Dr Bawa-Garba had been convicted of;
‘gross negligence, manslaughter for failures on her part in the care of Jack Adcock, which led to him dying significantly sooner than would otherwise have been the case.’
Because of this conviction the Tribunal reviewed Dr Bawa-Garba’s fitness to practice. It decided that the doctor should be suspended for one year.
The regulator, the GMC, appealed the decision of its own Tribunal, in the High Court.
The GMC claim to do three things;
- keep patients safe (they obviously can’t deliver that),
- uphold confidence in the profession (that seems to have gone by the board)
- and set standards (where were their standards in a chaotically busy, understaffed hospital on the day Jack died).
As a patient I judge the GMC to be of little use to me. In all logic, they are unable to deliver their objectives.
If that’s true, it’s of no use to the professions. My fate as a patient is inextricably bound to the success of the professions.
If the professions cannot admit their mistakes and learn from them, how long is it before I am the next mistake and you are the one after.
Time and again I have railed against the GMC. If this case is not to be their undoing, nothing will. The GMC have sheepishly indicated they will not appeal.
The regulatory framework belongs to the Masonic generation and there is a fundamental, glaring conflict between the GMC’s duty to me as a patient, keeping me from harm and upholding confidence in the profession.
They can’t do both.
It is trite and often said without sincerity and truth but we must, absolutely must create a climate where we are grown-up enough to realise; our NHS that cares for a million people very day, in every type of complicated extremis, under pressures few professions work under… must learn from its errors.
We don’t wan’t carelessness, we don’t want negligence, we don’t want fools. We don’t want hospitals crumbling under the pressure of demand.

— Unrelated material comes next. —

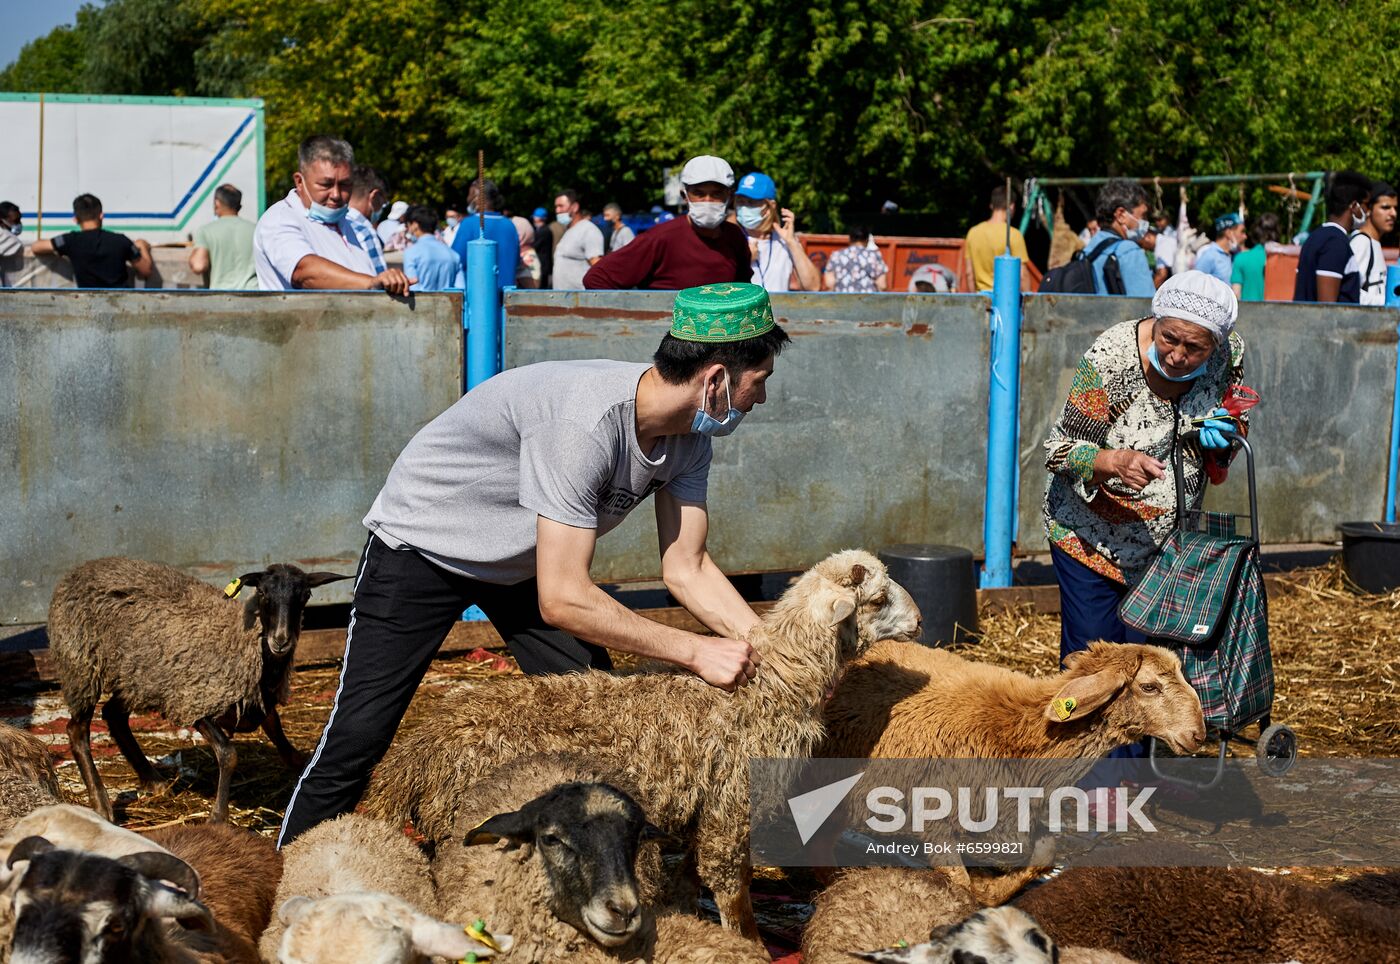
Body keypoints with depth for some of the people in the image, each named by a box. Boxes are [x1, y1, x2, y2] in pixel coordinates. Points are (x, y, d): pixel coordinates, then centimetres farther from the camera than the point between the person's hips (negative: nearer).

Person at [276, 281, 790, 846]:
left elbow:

We don’t want to turn honest people into crooks but we do want to learn when honest mistakes are made, errors of judgement, not intent. Systems stressed to the point of dysfunction.
Doctors are different from you and me. They come to work every day with the risk they could cause harm, or even death. When it happens and we must expect it, we must know why and how.
It is the highest form of self-respect to admit when we are wrong, learn and make amends.
It is only from the errors of others we can ever be right ourselves.